======== DOCUMENT TEXT ========

Morphix - A Fast and Portable Morphological Component for Inflectional
Languages
Günter Neumann, DFKI, Saarbrücken
Hi!
Morphix is a very fast and robust
morphological
component for German. Besides inflectional analysis, it analyses
compounds
and is also able to generate wordforms from a given stem entry and some
further (optional) morpho-syntactic information. Morphix
is implemented in CommonAllegroLisp and should run under all operating
systems which support ANSII CL. Morphix
comes with a gzipped tar
file. See the text below how to install and run it.
History of Morphix
The development of Morphix has a rich
history.
A first version of Morphix has already
been
developed in 1986 as part of a programming course by Wolfgang Finkler
(recently,
he moved to the Deutsche Börse) and Günter
Neumann (that's me). In 1988, we have improved Morphix in order to
perform morphological generation from stems.
Here
are the two main publications during this area (unfortunately, no
electronic
versions are available, and even the latter is in German):
- W. Finkler, G. Neumann:
MORPHIX. A Fast Realization of a Classification-Based Approach to
Morphology.
In: Trost, H. (ed.): 4. Österreichische
Artificial-Intelligence-Tagung.
Wiener Workshop - Wissensbasierte Sprachverarbeitung. Proceedings.
Berlin
etc.: Springer, 1988, 11-19.
- W. Finkler, G. Neumann:
MORPHIX - Ein hochportabler Lemmatisierungsmodul für das
Deutsche.
FB Informatik, KI-Labor, Memo Nr. 8, Juli 1986.

======== EXTRACTED DATA ========

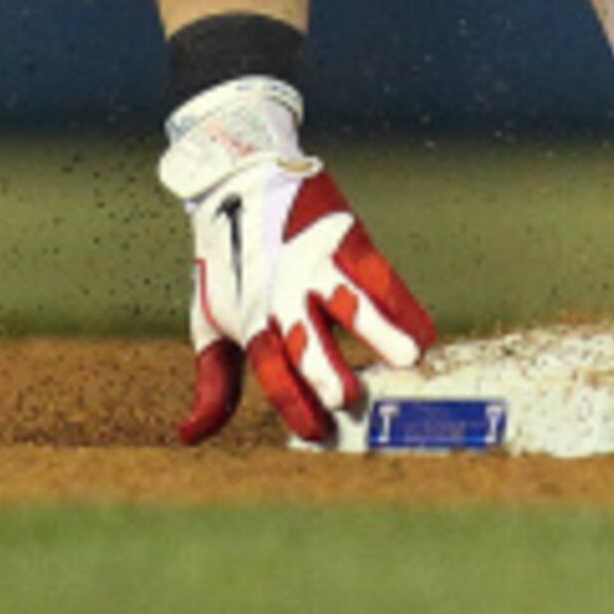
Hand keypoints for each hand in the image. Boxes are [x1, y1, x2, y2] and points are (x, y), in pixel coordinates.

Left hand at [158, 76, 436, 443]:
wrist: (239, 178)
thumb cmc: (227, 263)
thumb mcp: (210, 320)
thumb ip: (214, 382)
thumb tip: (189, 436)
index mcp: (250, 318)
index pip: (270, 367)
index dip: (292, 401)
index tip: (317, 431)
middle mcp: (281, 292)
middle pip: (305, 337)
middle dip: (324, 368)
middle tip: (349, 398)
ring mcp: (314, 262)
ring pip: (349, 300)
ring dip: (378, 330)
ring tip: (408, 357)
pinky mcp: (344, 236)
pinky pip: (379, 274)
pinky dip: (404, 304)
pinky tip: (425, 332)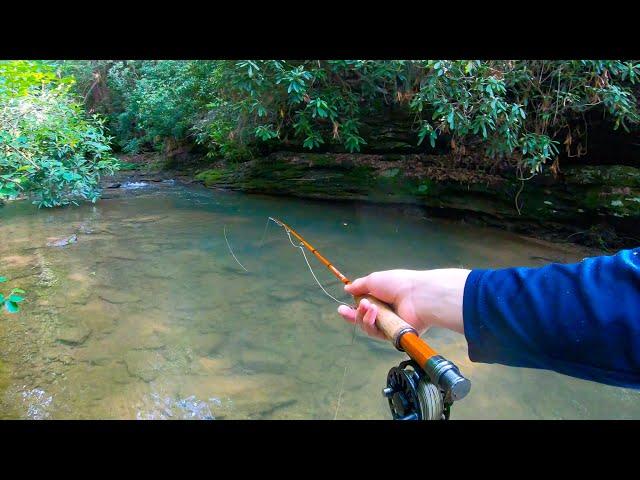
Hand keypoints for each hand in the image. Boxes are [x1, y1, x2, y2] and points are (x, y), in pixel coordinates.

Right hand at [337, 269, 469, 339]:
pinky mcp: (392, 335)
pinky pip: (376, 333)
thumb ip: (359, 286)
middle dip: (353, 314)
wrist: (417, 296)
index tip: (341, 308)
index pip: (363, 306)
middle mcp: (385, 311)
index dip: (351, 308)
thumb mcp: (374, 280)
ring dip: (363, 316)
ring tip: (369, 306)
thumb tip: (347, 288)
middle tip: (343, 311)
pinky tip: (374, 313)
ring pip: (367, 326)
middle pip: (363, 319)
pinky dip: (371, 323)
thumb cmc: (397, 284)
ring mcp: (388, 324)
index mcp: (381, 297)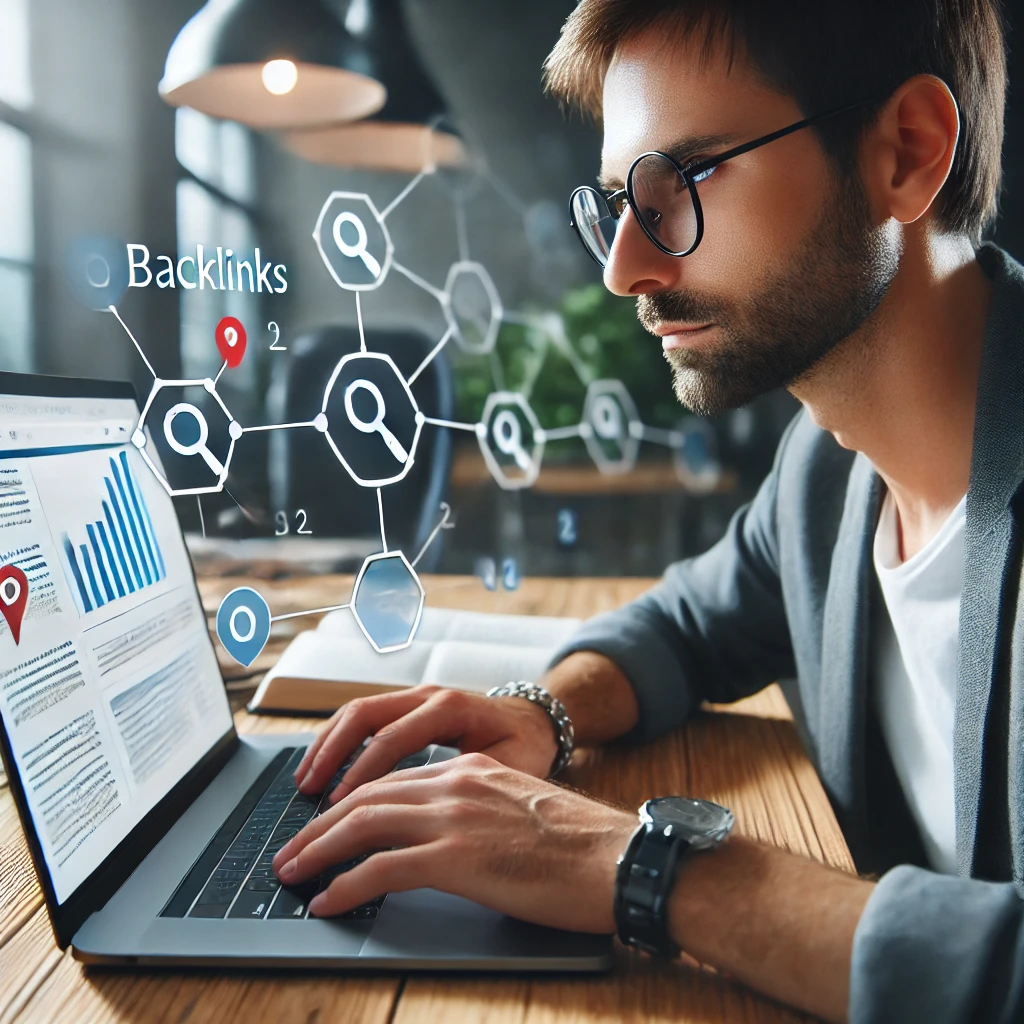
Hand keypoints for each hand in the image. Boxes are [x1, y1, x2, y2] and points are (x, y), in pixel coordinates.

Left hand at [274, 752, 635, 932]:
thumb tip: (453, 842)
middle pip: (366, 797)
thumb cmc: (580, 845)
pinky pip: (381, 868)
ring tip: (292, 873)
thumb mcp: (522, 809)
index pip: (392, 780)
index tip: (325, 823)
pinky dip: (346, 884)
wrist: (616, 857)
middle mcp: (455, 783)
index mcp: (470, 770)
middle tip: (290, 851)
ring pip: (363, 824)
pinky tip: (327, 900)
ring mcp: (453, 818)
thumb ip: (480, 812)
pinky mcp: (455, 857)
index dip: (350, 802)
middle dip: (320, 825)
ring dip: (318, 849)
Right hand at [293, 685, 559, 801]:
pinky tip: (322, 768)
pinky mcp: (407, 706)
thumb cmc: (525, 748)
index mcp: (451, 708)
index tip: (338, 805)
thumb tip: (432, 815)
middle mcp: (427, 695)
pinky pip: (363, 716)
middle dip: (332, 753)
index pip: (393, 738)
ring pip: (356, 711)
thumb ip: (470, 783)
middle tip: (308, 792)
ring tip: (304, 782)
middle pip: (364, 714)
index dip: (362, 773)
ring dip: (327, 745)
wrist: (536, 719)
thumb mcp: (509, 767)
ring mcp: (415, 697)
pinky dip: (337, 740)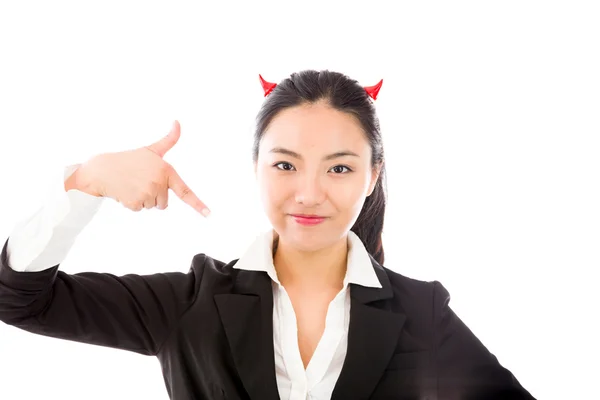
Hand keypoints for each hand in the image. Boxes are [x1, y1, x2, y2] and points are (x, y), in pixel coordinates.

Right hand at [68, 120, 209, 215]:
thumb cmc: (129, 159)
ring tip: (132, 184)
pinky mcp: (135, 203)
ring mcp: (147, 193)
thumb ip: (169, 139)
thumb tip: (178, 122)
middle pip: (164, 203)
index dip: (198, 205)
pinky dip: (132, 203)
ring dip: (143, 199)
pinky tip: (125, 191)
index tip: (209, 215)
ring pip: (152, 206)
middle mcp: (159, 183)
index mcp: (166, 171)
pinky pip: (140, 209)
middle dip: (154, 195)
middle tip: (140, 181)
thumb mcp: (151, 150)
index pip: (185, 191)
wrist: (102, 169)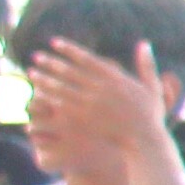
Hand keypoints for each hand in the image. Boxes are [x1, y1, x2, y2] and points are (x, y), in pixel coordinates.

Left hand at [21, 37, 179, 174]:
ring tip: (31, 73)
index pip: (86, 58)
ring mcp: (92, 103)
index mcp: (116, 78)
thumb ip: (147, 66)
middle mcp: (101, 88)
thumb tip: (145, 43)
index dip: (69, 49)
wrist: (145, 141)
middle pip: (69, 71)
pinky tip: (38, 93)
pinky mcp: (85, 118)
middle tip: (36, 57)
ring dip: (44, 79)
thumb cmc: (150, 116)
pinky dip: (48, 97)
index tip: (54, 43)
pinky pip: (61, 105)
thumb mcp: (153, 88)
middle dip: (50, 62)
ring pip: (62, 87)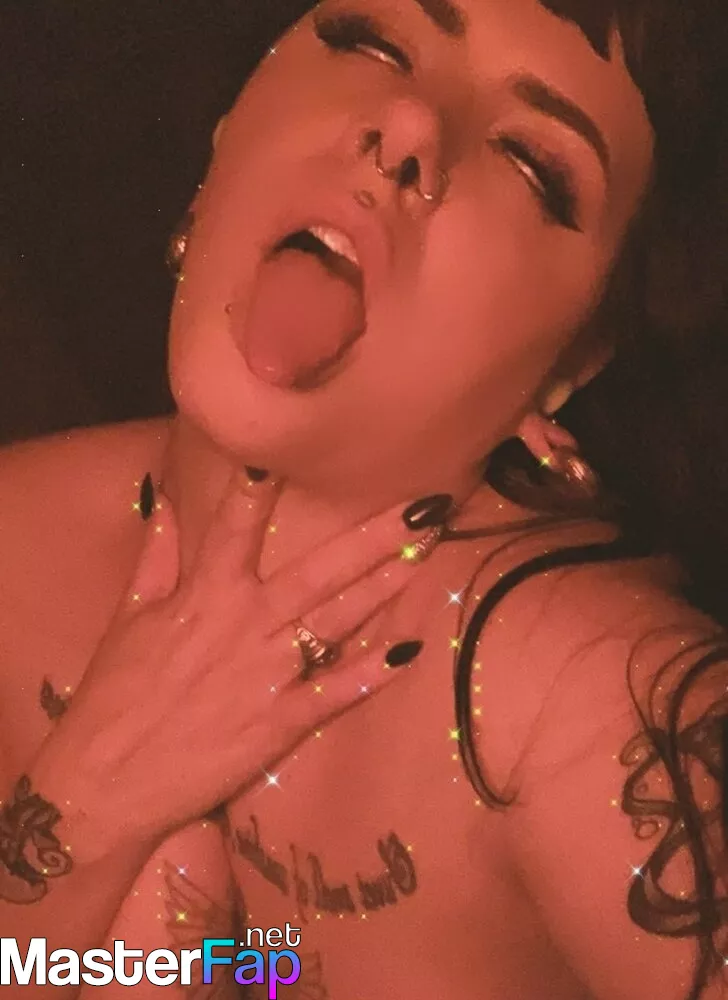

========

THINGS TO DO:
**1)** Copy word for word the stretch of the Morphix page from "A first version" through "Morphology.".
**2)** List every person named in the Morphix page.

YOUR RESPONSES:
**1)**
A first version of Morphix has already
been
developed in 1986 as part of a programming course by Wolfgang Finkler
(recently,
he moved to the Deutsche Börse) and Günter
Neumann (that's me). In 1988, we have improved Morphix in order to
perform morphological generation from stems.
Here
are the two main publications during this area (unfortunately, no
electronic
versions are available, and even the latter is in German):
- W. Finkler, G. Neumann:
MORPHIX. A Fast Realization of a Classification-Based Approach to
Morphology.

**2)** Günter Neumann, Wolfgang Finkler, H. Trost